#### Written task
Format the listing below as a numbered list, skipping any blank lines and leaving the pictures out.

Saved entries:

-.-.-

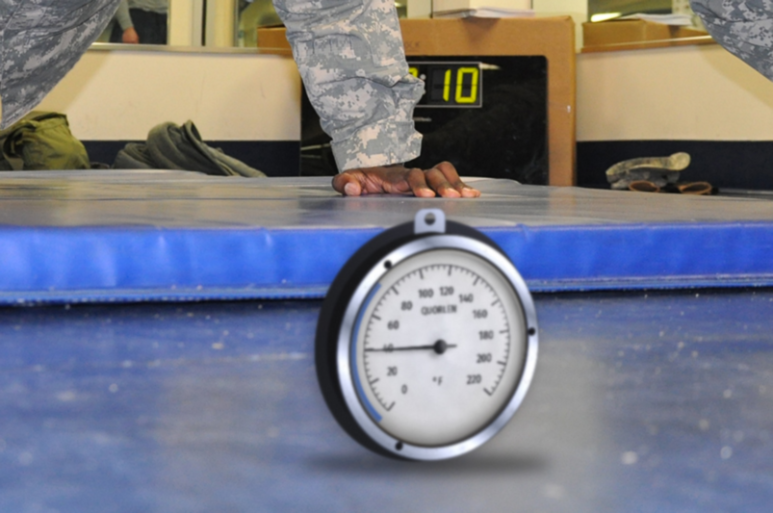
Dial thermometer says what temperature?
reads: 40 °F
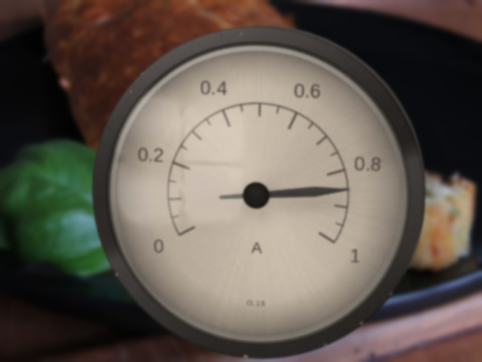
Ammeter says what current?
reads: 0.85 A
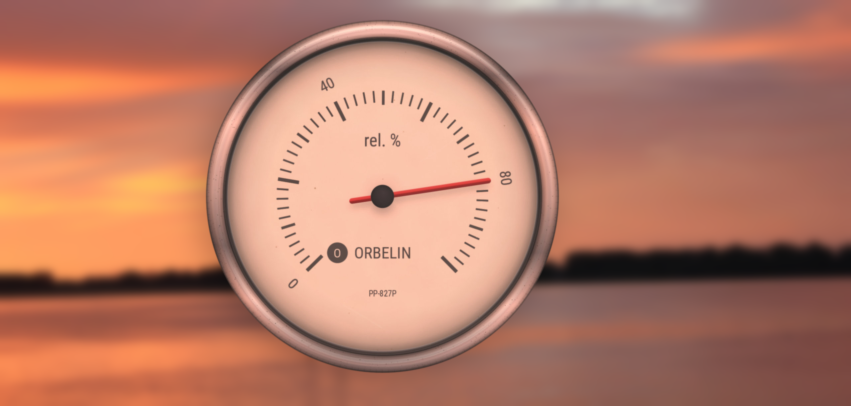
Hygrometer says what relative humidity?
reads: 80 %
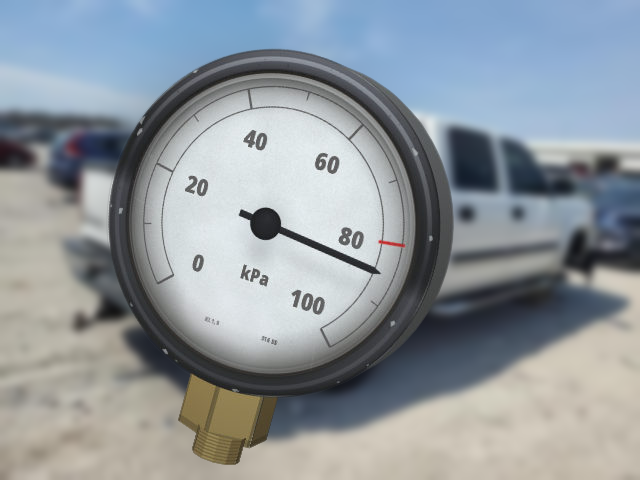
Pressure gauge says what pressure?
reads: 85 kPa
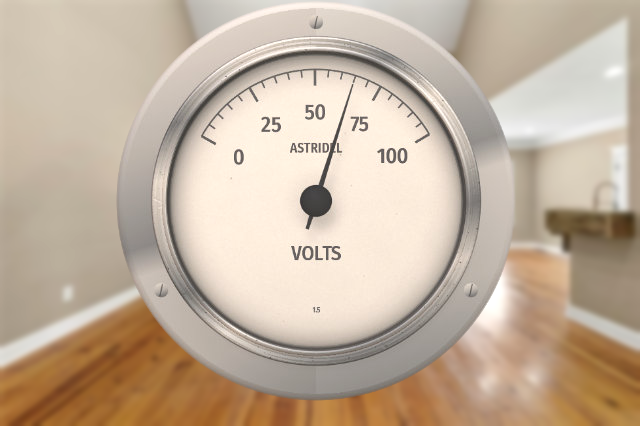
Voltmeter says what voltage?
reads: 65 V
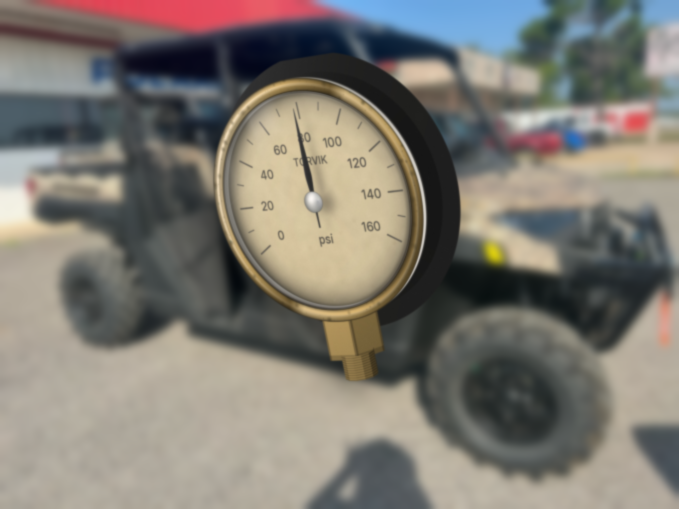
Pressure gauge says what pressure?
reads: 80 psi
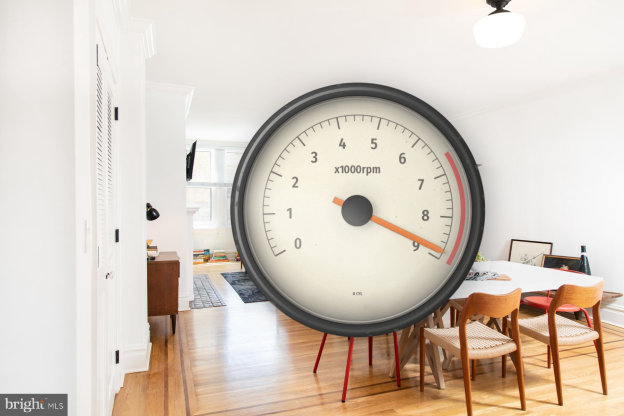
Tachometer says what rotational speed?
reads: 8800 rpm
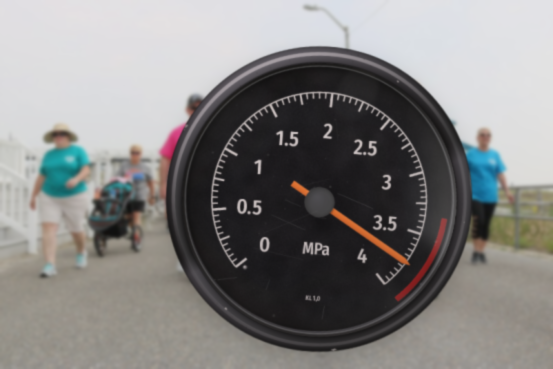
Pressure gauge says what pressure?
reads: 3.75 MPa
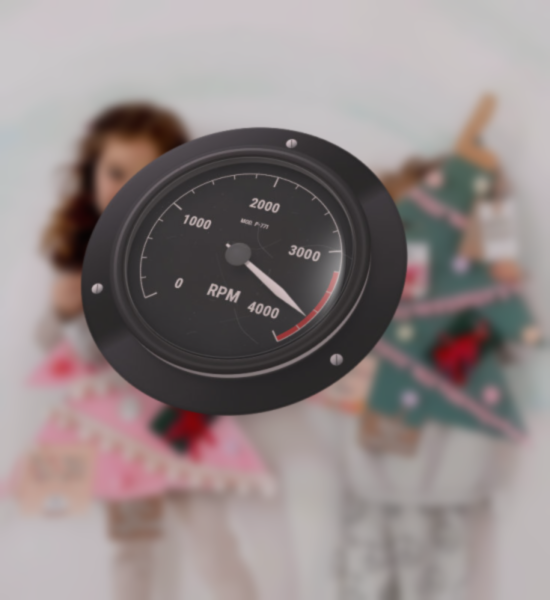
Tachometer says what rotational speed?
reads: 3700 rpm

-.-.-

#### Written reply
1. Dial thermometer says what temperature?
2. reads: 40 °F
3. Ammeter says what current?
4. reads: 0.85 A
5. Hygrometer says what relative humidity?
6. reads: 80 %
7. Pressure gauge says what pressure?
8. reads: 85 kPa
9. Voltmeter says what voltage?
10. reads: 65 V
11. Pressure gauge says what pressure?
12. reads: 80 psi
13. Tachometer says what rotational speed?
14. reads: 8800 rpm
15. Pressure gauge says what pressure?
16. reads: 3.75 MPa
17. Tachometer says what rotational speed?
18. reads: 3700 rpm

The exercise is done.